··· Working data

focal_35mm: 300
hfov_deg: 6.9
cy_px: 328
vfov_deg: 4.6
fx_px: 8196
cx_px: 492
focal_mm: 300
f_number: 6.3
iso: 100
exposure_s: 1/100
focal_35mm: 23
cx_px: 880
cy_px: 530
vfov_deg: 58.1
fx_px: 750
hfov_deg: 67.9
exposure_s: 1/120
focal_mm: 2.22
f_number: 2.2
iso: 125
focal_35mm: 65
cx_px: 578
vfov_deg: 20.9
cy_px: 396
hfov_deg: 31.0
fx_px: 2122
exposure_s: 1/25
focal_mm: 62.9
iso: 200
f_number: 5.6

······
··· Working data

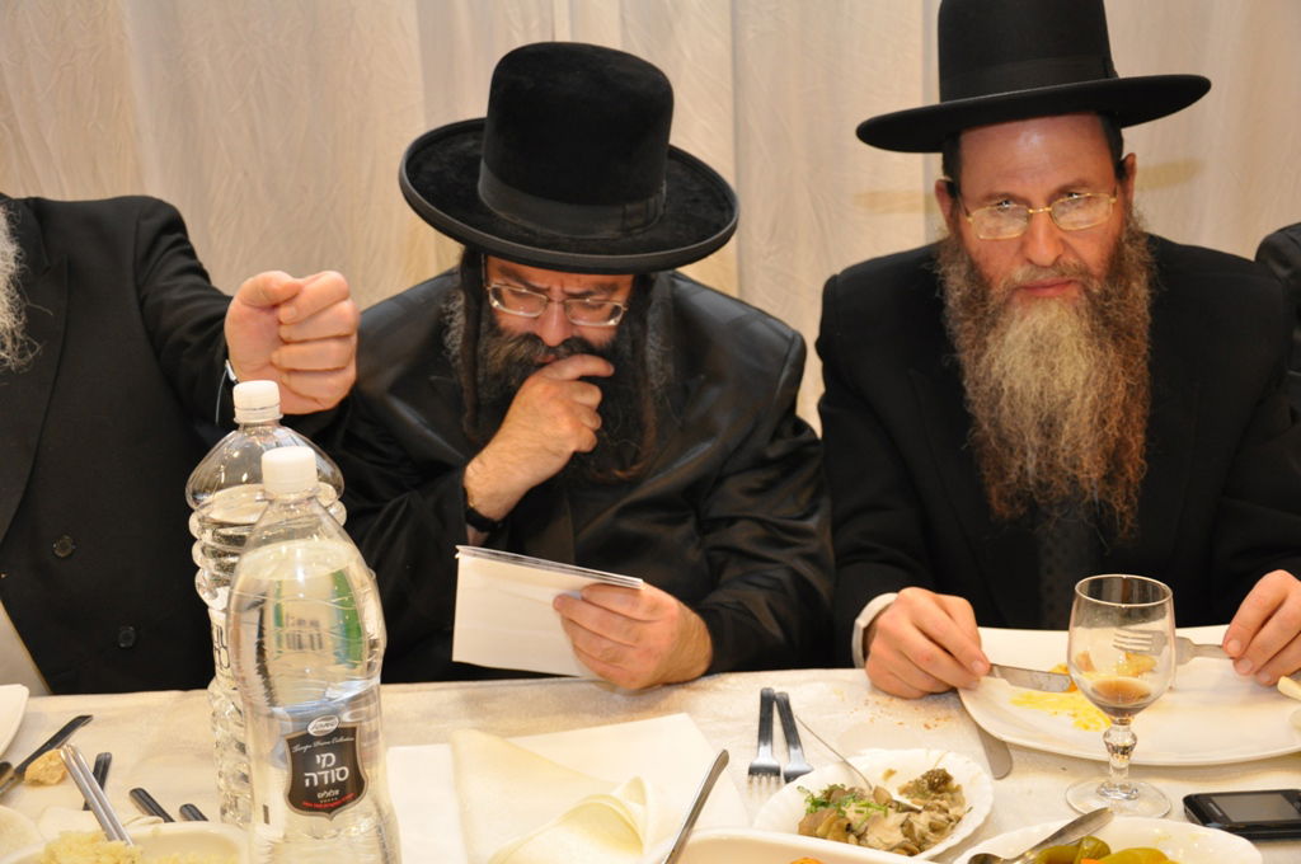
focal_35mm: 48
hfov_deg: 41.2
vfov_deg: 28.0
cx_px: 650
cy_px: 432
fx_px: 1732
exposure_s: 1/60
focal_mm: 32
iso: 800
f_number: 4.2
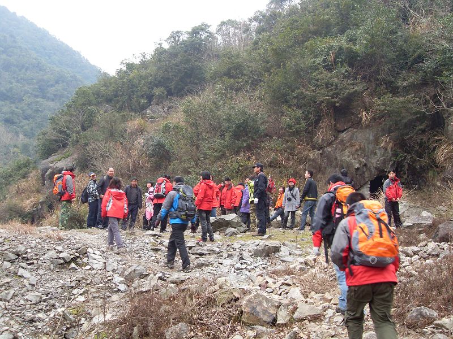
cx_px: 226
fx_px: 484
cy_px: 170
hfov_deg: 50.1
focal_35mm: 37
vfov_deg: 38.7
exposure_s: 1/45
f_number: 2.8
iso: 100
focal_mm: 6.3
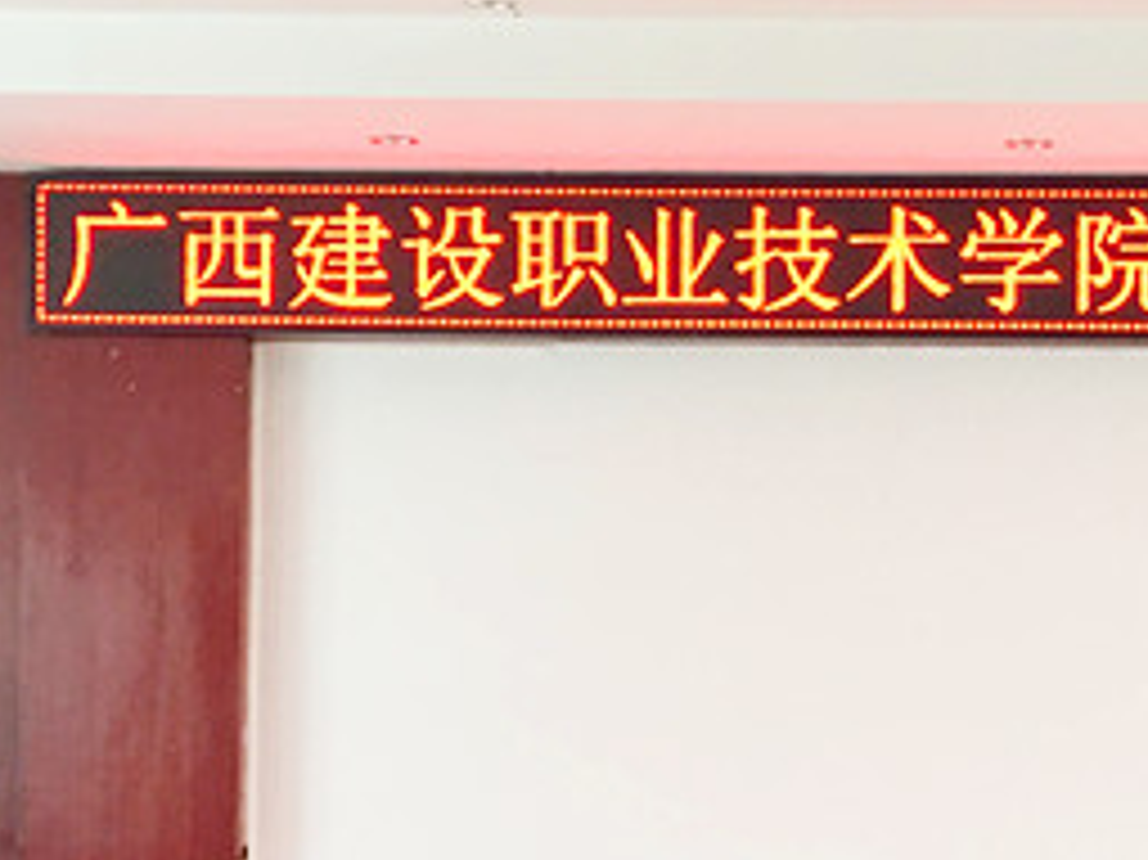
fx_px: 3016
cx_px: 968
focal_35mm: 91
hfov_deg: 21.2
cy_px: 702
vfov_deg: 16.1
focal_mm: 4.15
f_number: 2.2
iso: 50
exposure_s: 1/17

······

• Work to be completed: Exactly reproduce the lines above, starting at the one that contains "hfov_deg: 50.1" and ending at the one that contains "exposure_s: 1/17", both inclusive; leave the pictures out and add no other lines.

• Problem solution:
hfov_deg: 50.1
focal_35mm: 37
vfov_deg: 38.7
exposure_s: 1/45
f_number: 2.8
iso: 100
focal_mm: 6.3
fx_px: 3016
cx_px: 968
focal_35mm: 91
hfov_deg: 21.2
cy_px: 702
vfov_deg: 16.1
focal_mm: 4.15
f_number: 2.2
iso: 50
exposure_s: 1/17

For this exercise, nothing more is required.